Les phytolithes peuvent également être constituer d’oxalate de calcium ; on les trouve dans les racines et rhizomes de nombreuses plantes telles que l'oseille, la rhubarbe, la betterave et les plantes de la famille des oxalis. On s’intéresse ici uniquement aux opales biogéniques constituées de silice.

Les phytolithes, formés de microsphères de silice amorphe, sont des marqueurs du recyclage du silicium par la végétation et de l’évolution du couvert végétal. Ils ont une valeur taxonomique qui fait d’eux d’excellents traceurs paléoécologiques et paléoclimatiques.


Description[modifier | modifier le code]

Formation[modifier | modifier le code]

L’acide silicique (Si(OH)4), provenant de l’altération des roches, est présent dans la solution de sol.

Il est prélevé par le système racinaire de la plante et entrainé dans les parties aériennes par la sève. Au niveau des tissus transpirants, en particulier les épidermes, la silice se concentre dans les cellules végétales après évaporation de l’eau. Ceci conduit à la formation d’un gel de silice de plus en plus concentré qui finit par précipité sous forme d’opale dans les parois cellulaires, ou dans les vides cellulaires ou intercellulaires.

Le mécanisme de précipitation peut être également lié à une augmentation du pH. On a alors une sursaturation en silice car l’acide silicique est plus mobile dans ces conditions.

Caractéristiques[modifier | modifier le code]

Les dimensions des phytolithes siliceux varient de quelques micromètres à plusieurs centaines de micromètres (Dormaar et Lutwick, 1968 ; Jones et al., 1963) ; ils sont translucides et à éclat gras résineux, rarement transparents, ce qui est dû aux impuretés organiques ; leurs densités et duretés sont très variables, de 1,5 à 2,3 T/m3 pour la densité.
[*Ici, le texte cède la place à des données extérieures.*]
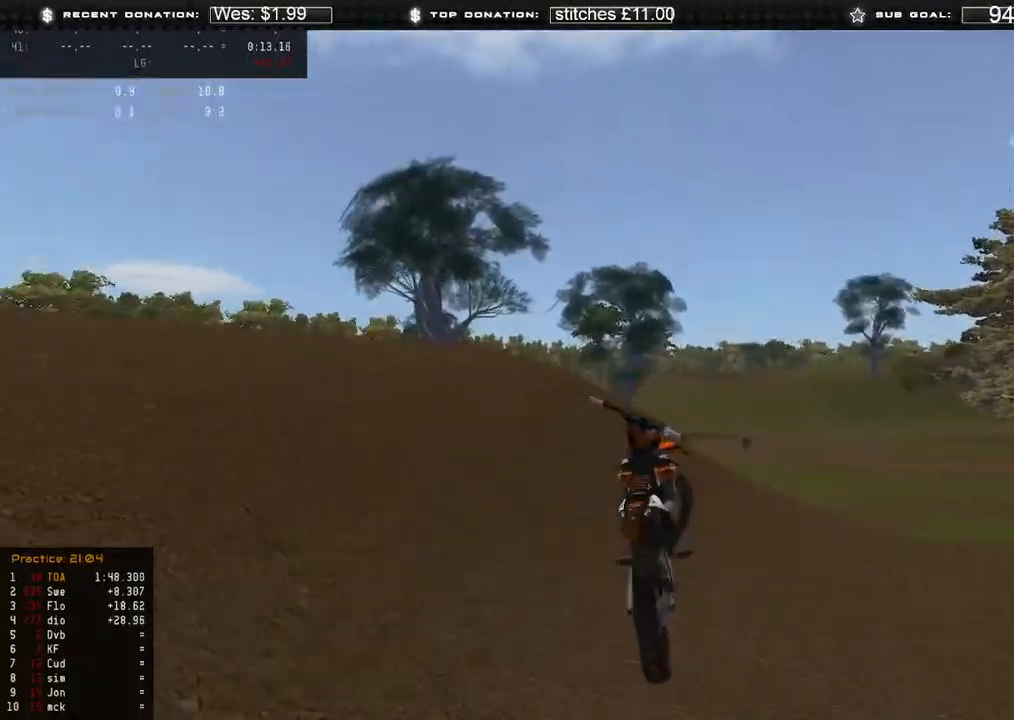
{"dt_ms": 500, "buttons": [], "left_stick": "center", "right_stick": "center", "events": [[33, "SELECT", "down"], [150, "SELECT", "up"], [217, "SELECT", "down"], [333, "SELECT", "up"], [417, "SELECT", "down"], [500, "SELECT", "up"]]}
Le carbone organique contribue à la pigmentation responsable de l’opacité et des faibles densités des phytolithes ; la densité dépend également de la présence d’eau intrastructurale et de lacunes.


Les phytolithes développent des surfaces spécifiques relativement grandes (Bartoli, 1985) de 5 à 159 m2/g (Fraysse et al., 2006). Par exemple, celle des phytolithes de pins est de 33 m2/g et celle des hêtres est de 60 m2/g.

La charge totale de surface correspond au cumul des charges permanentes et des charges variables fonctions du pH. Lorsque le pH est inférieur au point de charge nulle (PCN), les phytolithes se comportent comme des échangeurs d’anions pouvant se fixer sur des surfaces chargées positivement.


Les phytolithes sont très riches en silicium, entre 66 et 80%, mais possèdent des teneurs en aluminium et en eau non négligeable, de l’ordre de 10%. Selon Bartoli (1981), les phytolithes les plus hydratés se dissolveraient plus facilement.

On constate aussi des inclusions de carbone organique issues de la cellulose ou de lignine présentes durant la formation du phytolithe.

Les opales biogéniques se différencient des opales géologiques par de plus grandes teneurs en eau et une porosité supérieure ; leur structure se rapproche de celle des gels.


Fonction dans le vivant[modifier | modifier le code]

Parmi les effets bénéfiques des phytolithes pour les plantes on peut citer la diminution de la transpiration du végétal, favorisant la résistance au stress hydrique et au stress salin, et l’augmentation de la résistance mécanique augmentant d’une part la résistance au stress biotique, et d’autre part l’interception de la lumière, ce qui confère à la plante une croissance et une vigueur accrues.

En absence de silicium, les plantes ont généralement une structure plus faible que les plantes riches en Si, appelées plantes bio-accumulatrices de silicium, mais aussi des anormalités en terme de croissance, de développement, de viabilité, de reproduction et sont plus sujettes au stress biotique et abiotique (Epstein, 1999).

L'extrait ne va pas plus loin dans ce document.